During a demonstration in front of Richard and his father, who do not know that the alien has been shot, Judith raises the shield, but is unable to take it down and becomes trapped inside it. Mrs. Dane, desperate to save Judith from death by asphyxiation, goes to the cellar and is startled to find the alien still alive but very weak. The maid begs him "Can you help?" The alien replies, "Can I not?" Just before dying, the alien lowers the shield by using his own glowing blood, the substance that powers the control device. Despite her being rescued, however, Judith insists that she is still trapped by the shield—the imagined shield, perhaps, of her own guilt over killing an alien who thought only of helping her. As the episode ends, she places her hands helplessly on the "shield" that is no longer there. On one hand is a spot: a glowing drop of the murdered alien's blood that presumably will stain her palm forever.

==Closing narration==
"When this passion called aspiration becomes lust, then aspiration degenerates, becomes vulgar ambition, by which sin the angels fell."

== Interpretation ==
The most obvious parallels to Shakespeare's Macbeth lie in Judith's overweening and heartless ambition (similar to that of Lady Macbeth), both women's apparent madness by the end of their respective tales, and the "damn'd spot" that will not "out" from either woman's hand, a physical manifestation of their guilt. However, Judith's husband Richard shares none of Macbeth's brutality or desire for power. Northwestern University professor Jeffrey Sconce interprets the "shield" as a metaphor for television, a tool of "domestic asylum" that kept women of that era locked up within the home.

==Legacy==

Skeptics have pointed to this episode as an origin for the grey aliens described in the 1961 Betty and Barney Hill abduction. In his 1990 article Entirely Unpredisposed, Martin Kottmeyer suggested that Barney's memories revealed under hypnosis might have been influenced by the episode, which was broadcast twelve days before Barney's first hypnotic session. Between the alleged 1961 abduction and the airing of the episode in 1964, Betty Hill's writings had described the aliens as short black-haired men with large "Jimmy Durante" noses.
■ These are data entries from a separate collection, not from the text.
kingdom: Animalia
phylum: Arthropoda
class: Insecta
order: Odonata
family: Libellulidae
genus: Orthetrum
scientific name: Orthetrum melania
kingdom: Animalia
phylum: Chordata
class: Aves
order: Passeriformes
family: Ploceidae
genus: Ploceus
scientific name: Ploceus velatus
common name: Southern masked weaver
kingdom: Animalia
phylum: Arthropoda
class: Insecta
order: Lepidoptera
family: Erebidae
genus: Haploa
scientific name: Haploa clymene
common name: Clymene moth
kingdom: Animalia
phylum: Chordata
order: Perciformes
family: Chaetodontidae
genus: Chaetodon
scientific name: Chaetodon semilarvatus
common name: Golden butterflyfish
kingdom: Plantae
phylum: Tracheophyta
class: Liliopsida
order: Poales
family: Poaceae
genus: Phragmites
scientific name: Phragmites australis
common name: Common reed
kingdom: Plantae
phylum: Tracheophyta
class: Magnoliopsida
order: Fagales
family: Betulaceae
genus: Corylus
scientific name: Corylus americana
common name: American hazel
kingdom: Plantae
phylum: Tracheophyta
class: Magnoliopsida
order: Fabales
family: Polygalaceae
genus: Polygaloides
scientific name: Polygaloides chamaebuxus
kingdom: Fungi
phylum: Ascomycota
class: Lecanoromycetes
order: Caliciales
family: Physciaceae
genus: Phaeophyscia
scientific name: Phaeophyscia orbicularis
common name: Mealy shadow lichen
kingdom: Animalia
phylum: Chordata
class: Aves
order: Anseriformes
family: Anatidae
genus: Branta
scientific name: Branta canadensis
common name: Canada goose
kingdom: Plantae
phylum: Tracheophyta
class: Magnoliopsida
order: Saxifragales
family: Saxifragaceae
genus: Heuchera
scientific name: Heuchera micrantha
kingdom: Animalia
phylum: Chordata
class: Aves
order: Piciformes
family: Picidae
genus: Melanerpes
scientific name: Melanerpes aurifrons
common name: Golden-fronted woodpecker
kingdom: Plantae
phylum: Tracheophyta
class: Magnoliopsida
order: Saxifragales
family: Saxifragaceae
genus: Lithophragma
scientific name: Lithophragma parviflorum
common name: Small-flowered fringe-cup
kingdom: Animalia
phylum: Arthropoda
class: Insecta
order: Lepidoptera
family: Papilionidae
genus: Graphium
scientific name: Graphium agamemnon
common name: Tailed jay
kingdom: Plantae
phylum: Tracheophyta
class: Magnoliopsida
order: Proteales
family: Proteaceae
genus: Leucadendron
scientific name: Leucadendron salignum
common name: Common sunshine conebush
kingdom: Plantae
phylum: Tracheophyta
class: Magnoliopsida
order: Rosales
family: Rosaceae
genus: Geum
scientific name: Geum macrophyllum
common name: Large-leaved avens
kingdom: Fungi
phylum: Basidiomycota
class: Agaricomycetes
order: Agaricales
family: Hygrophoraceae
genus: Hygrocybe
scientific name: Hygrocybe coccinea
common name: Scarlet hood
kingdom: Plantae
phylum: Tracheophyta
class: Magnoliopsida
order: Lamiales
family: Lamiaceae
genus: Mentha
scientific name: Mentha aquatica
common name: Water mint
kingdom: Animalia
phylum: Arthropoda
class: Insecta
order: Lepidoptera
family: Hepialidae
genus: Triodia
The episode featured an extraterrestrial with large eyes who says, "In all the universes, in all the unities beyond the universes, all who have eyes have eyes that speak." The report from the regression featured a scenario that was in some respects similar to the television show. In part, Kottmeyer wrote:

"Wraparound eyes are an extreme rarity in science fiction films. I know of only one instance. They appeared on the alien of an episode of an old TV series The Outer Limits entitled "The Bellero Shield". A person familiar with Barney's sketch in "The Interrupted Journey" and the sketch done in collaboration with the artist David Baker will find a "frisson" of "déjà vu" creeping up his spine when seeing this episode. The resemblance is much abetted by an absence of ears, hair, and nose on both aliens. Could it be by chance? Consider this: Barney first described and drew the wraparound eyes during the hypnosis session dated 22 February 1964. "The Bellero Shield" was first broadcast on 10 February 1964. Only twelve days separate the two instances. If the identification is admitted, the commonness of wraparound eyes in the abduction literature falls to cultural forces."

When a different researcher asked Betty about The Outer Limits, she insisted she had "never heard of it".

Despite Kottmeyer's writing that "wraparound eyes are an extreme rarity in science fiction," exaggeratedly large slanted eyes and a bald head are also features of the "monster" in the following week's episode, "The Children of Spider County," which aired only five days before Barney Hill's hypnosis session.

==Cast==
- Martin Landau – as Richard Bellero
- Sally Kellerman – as Judith Bellero
- Chita Rivera – as Mrs. Dane
- John Hoyt – as Bifrost Alien
- Neil Hamilton – as Richard Bellero, Sr.